« Quand un État pactise avec des milices ethniques pour sous-traiter la guerre, il prépare sa propre dislocation. »
Le gouvernement centrafricain, épaulé par les mercenaires russes de Wagner, avait choisi en 2023 de confier une partie de la guerre contre les rebelles de l’Union pour la Paix en Centrafrique (UPC) à une milice locale : Azande Ani Kpi Gbé (AAKG). Présentée comme une force d’autodéfense zandé, cette milice a été armée, formée, puis partiellement intégrée aux Forces Armées Centrafricaines (FACA).
Ce pari, hasardeux dès le départ, s’est mué en tragédie. Ce qui devait être un levier de sécurité s’est transformé en machine à tuer incontrôlable.
De chasseurs de rebelles à bourreaux de civils
Depuis 2024, AAKG n’obéit plus à personne. La milice s’est radicalisée, rompant même avec ses alliés militaires. Elle s’en prend désormais aux soldats FACA et surtout aux civils musulmans, accusés à tort ou à raison de complicité avec l’UPC.
Les exactions sont innombrables : exécutions sommaires, violences sexuelles, villages incendiés, déplacements forcés. Dans les zones de Mboki et Obo, l’horreur est devenue routine.
Une partie de la milice se revendique désormais comme « Wagner Ti Azandé » littéralement les « Wagner des Azandé ». Ces hommes, bien équipés, arborent les insignes russes avec arrogance et défient ouvertement l’autorité de Bangui.
Wagner, quant à lui, regarde ailleurs. Les mêmes mercenaires qui ont encadré l’AAKG semblent désormais incapables ou peu désireux de la freiner. Ce qui devait être un partenariat sécuritaire est devenu une délégation du chaos.
L’impasse stratégique de Bangui
Bangui est aujourd’hui prise au piège de ses propres erreurs :
Soutenir l’AAKG reviendrait à avaliser des crimes de guerre.
La désarmer par la force risquerait de provoquer un soulèvement armé contre l’État.

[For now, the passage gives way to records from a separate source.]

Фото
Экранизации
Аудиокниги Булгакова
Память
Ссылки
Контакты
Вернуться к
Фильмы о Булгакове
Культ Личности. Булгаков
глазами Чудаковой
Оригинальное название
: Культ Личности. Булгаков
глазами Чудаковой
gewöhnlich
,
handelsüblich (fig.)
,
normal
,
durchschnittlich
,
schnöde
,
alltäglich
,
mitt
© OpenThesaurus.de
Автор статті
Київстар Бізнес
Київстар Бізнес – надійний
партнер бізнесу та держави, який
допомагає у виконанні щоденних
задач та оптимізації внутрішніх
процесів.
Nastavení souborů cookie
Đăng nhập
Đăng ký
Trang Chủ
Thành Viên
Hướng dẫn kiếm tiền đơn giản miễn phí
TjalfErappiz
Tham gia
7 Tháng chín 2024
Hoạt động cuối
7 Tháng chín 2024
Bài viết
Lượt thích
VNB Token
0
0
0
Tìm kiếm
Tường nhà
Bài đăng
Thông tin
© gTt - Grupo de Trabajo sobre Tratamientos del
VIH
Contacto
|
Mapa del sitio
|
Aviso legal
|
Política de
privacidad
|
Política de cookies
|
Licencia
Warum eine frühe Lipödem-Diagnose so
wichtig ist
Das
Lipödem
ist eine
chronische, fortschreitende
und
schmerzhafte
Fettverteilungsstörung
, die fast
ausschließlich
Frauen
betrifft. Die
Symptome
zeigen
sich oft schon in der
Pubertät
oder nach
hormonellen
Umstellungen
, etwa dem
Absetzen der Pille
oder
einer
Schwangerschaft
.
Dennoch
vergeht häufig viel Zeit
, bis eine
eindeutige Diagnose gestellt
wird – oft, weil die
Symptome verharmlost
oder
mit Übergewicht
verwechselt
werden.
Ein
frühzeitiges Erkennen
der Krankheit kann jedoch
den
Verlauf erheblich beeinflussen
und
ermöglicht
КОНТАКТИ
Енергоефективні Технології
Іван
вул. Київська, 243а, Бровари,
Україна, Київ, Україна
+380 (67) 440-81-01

Le gouvernement n’a ni les moyens militaires, ni la crédibilité politique pour imposer une solution. La logique des milices a miné jusqu’au cœur de l’appareil sécuritaire.
L’ethnicisassions du conflit est désormais manifeste. AAKG cible les musulmans en tant que tels, avec une logique punitive et revancharde. Cela attise une haine communautaire qui échappe à toute rationalité militaire.
Loin d’être une « pacification », la création de cette milice a ouvert une nouvelle fracture dans un pays déjà en lambeaux interethnique larvée.
Silences complices, diplomaties muettes
Malgré les rapports accablants de la MINUSCA, des ONG et même de l’ONU, la communauté internationale reste atone.
Aucune sanction concrète. Aucune initiative diplomatique forte. L’UA, elle aussi, se montre spectaculairement absente.
Bangui, quant à elle, garde le silence. Comme si l’État lui-même craignait d’avoir à regarder le monstre qu’il a façonné.
L’affaire Azande Ani Kpi Gbé n’est pas une « dérive isolée » : c’est la conséquence directe d’un choix politique cynique, court-termiste et irresponsable. La sous-traitance de la guerre à des milices ethniques ne résout rien, elle ajoute le feu à l’incendie.
Sans rupture radicale avec cette stratégie du chaos sans désarmement, sans justice, sans réforme de fond, le Centrafrique court à sa propre désintégration.
La sécurité ne se construit pas sur des alliances toxiques. Elle se construit sur l’État de droit. L’AAKG en est la démonstration brutale.